The ‘there are no jobs’ refrain was also always thrown at me by people who were clearly employed – from teachers, through restaurant-owners, to advocates and doctors. The most curious case was that of a dottore commercialista (which, as Wikipedia informs me, stands more or less for ‘tax advisor’) who over his 1.5 lunch break in a Florentine restaurant brimful of locals complained to me how the crisis made it necessary for him to pay for his daughters Master’s in Economics at Cambridge in two instalments, rather than in advance.
While Italians are undoubtedly undergoing one of the most difficult times in the last decades, it remains very difficult for someone coming from the post-Communist world, even from a dynamically developing country such as Poland, to fully empathise with much of their grumbling. This is especially true in Tuscany, a region of less than 4 million inhabitants, visited annually by over 14 million tourists, with one of the strongest brands in the world in fashion, culture, crafts, cuisine, and much more.

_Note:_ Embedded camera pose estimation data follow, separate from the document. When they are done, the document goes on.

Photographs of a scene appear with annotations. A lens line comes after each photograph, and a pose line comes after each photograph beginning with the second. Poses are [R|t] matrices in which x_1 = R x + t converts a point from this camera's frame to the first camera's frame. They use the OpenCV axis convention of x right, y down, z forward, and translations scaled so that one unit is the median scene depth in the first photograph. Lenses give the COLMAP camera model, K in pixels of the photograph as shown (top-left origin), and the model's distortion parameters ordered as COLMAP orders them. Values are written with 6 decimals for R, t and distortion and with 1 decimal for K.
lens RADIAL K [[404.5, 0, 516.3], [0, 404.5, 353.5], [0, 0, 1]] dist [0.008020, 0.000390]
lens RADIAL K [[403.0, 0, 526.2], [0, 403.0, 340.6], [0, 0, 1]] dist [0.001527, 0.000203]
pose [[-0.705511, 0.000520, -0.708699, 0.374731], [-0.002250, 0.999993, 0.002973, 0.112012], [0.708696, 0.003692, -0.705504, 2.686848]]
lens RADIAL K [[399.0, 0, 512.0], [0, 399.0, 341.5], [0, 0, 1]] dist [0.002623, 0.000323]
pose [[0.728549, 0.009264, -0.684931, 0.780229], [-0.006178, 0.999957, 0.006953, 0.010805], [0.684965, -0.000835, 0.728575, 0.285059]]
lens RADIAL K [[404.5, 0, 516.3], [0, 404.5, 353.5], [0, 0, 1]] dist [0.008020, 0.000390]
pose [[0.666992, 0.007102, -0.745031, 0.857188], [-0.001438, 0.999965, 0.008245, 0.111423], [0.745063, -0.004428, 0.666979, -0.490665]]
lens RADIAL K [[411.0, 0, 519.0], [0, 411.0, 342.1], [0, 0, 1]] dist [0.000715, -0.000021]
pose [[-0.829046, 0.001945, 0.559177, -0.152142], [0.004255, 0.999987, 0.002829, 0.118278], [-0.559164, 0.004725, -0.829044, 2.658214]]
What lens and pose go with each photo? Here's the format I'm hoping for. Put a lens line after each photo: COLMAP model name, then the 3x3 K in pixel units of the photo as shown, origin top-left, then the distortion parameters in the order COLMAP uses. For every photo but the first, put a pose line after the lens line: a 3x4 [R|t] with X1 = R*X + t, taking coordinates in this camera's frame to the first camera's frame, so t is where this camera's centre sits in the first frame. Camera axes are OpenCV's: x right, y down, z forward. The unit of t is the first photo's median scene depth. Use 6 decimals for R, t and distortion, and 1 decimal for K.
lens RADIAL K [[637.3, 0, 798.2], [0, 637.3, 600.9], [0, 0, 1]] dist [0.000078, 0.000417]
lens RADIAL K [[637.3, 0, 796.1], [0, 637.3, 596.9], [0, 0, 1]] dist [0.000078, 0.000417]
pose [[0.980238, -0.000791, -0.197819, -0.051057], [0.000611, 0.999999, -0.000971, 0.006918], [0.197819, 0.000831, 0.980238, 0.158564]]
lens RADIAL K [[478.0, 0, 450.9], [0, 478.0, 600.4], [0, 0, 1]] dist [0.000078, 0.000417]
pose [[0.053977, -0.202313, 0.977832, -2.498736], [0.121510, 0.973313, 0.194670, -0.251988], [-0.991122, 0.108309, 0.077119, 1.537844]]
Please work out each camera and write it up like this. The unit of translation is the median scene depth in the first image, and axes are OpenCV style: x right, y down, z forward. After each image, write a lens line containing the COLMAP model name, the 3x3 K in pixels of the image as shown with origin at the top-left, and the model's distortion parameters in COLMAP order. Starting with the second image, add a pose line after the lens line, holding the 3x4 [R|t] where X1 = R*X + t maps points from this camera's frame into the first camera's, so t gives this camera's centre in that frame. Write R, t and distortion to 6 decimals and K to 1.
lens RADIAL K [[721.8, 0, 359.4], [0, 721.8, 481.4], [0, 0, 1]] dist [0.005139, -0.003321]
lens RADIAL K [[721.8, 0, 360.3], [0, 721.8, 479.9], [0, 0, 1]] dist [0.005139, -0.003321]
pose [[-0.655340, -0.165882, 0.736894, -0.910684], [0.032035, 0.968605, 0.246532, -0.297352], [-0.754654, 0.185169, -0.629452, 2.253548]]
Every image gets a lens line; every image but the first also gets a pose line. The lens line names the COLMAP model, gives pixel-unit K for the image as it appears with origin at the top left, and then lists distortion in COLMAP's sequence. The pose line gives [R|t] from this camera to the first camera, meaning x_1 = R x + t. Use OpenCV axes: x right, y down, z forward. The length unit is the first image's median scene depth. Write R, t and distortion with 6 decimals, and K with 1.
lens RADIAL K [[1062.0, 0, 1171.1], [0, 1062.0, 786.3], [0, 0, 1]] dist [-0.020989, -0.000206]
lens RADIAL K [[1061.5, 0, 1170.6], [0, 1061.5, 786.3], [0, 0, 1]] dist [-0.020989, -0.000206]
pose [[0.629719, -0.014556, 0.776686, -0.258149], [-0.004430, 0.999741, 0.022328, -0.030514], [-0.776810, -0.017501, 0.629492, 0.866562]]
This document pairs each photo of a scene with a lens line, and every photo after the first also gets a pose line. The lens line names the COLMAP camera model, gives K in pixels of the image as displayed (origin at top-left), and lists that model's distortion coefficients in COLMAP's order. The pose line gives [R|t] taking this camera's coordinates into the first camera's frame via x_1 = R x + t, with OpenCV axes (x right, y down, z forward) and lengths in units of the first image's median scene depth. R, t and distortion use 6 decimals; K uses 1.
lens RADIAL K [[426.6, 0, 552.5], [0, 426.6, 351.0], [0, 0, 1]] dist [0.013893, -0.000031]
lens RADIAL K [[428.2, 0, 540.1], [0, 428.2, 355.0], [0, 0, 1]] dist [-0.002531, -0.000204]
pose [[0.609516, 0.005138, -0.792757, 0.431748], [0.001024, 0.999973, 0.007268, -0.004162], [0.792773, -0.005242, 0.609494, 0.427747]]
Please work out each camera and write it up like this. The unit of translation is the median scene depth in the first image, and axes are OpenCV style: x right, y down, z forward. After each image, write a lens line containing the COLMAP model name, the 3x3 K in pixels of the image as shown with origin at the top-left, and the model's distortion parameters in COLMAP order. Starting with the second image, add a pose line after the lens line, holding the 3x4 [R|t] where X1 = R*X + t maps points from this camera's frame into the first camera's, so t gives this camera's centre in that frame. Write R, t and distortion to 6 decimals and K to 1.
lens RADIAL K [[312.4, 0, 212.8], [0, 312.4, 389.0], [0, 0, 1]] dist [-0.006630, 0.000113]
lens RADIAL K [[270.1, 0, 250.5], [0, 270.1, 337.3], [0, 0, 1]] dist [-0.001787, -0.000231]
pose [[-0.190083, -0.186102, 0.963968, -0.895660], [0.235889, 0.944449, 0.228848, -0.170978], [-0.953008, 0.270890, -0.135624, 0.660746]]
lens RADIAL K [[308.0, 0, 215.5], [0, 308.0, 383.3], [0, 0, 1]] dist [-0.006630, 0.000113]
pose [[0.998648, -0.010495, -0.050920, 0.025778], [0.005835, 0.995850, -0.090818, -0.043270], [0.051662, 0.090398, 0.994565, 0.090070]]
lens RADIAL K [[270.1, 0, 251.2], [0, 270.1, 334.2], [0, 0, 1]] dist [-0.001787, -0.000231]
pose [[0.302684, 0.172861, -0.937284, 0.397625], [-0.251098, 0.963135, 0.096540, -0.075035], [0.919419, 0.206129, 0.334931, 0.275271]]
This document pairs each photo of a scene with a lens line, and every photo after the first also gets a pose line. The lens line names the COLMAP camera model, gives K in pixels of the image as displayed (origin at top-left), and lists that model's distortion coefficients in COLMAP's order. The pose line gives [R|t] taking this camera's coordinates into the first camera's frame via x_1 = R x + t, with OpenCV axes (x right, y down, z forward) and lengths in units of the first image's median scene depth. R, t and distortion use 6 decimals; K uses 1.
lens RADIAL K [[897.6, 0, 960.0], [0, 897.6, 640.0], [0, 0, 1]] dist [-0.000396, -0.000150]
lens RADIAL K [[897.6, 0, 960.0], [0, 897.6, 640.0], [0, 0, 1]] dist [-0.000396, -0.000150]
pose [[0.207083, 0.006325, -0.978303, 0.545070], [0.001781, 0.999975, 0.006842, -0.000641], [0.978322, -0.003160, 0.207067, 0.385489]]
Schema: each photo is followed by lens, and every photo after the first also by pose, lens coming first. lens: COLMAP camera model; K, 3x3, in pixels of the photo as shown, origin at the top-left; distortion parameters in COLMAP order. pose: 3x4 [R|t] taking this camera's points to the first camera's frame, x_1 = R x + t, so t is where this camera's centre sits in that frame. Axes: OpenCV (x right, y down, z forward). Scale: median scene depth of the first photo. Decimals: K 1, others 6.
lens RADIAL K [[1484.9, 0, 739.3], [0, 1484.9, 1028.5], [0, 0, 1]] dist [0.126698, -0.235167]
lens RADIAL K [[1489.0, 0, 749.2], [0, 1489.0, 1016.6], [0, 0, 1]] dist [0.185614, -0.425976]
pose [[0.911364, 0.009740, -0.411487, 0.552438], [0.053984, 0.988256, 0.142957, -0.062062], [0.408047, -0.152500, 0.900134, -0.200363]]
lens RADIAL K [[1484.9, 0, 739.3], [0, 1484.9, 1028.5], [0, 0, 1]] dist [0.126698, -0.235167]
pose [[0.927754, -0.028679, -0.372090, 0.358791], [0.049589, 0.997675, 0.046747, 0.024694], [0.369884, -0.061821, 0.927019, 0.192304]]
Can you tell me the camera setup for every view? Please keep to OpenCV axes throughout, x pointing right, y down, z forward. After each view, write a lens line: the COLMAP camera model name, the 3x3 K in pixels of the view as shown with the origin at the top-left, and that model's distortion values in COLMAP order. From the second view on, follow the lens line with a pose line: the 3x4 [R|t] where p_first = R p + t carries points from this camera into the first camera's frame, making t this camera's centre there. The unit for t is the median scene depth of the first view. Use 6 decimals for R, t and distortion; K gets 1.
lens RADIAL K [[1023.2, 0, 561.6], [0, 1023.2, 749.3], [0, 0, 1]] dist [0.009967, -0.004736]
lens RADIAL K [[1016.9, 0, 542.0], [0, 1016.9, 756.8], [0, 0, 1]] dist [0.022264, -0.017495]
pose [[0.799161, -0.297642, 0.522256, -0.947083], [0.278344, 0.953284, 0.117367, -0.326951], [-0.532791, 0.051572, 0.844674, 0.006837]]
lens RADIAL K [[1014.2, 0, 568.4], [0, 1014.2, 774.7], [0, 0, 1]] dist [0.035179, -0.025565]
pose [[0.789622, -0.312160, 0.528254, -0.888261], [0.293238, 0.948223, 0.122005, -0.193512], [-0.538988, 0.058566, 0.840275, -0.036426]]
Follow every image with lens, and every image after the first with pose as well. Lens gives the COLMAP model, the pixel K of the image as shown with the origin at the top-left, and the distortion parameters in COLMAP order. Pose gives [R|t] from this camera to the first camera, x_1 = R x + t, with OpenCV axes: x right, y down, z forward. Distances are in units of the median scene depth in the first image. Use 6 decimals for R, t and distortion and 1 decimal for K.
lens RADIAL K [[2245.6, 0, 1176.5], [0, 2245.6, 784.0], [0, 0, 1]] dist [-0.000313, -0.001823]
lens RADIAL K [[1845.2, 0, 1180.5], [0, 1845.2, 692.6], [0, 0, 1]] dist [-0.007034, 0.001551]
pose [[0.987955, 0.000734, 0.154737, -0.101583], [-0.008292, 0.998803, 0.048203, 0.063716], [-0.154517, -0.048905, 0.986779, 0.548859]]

As it turned out, my stay in Tuscany was summarised most aptly already on the day I got there. As I stopped in a seaside Tuscan town to recalibrate the GPS, after less than 30 seconds I heard a knock on the car window. The ‘knocker’ was an aging women with a bicycle, who of course turned out to be Polish, and a recent economic migrant to Italy. Asked how she’s enjoying life her new country she said, ‘it’s as you see – the weather is great, the country is much better organised than anything you could hope for in Poland, and there is plenty of work for those who are willing to take it. The only thing I don’t like is how much the people here complain – they’re almost as bad as the Poles!’.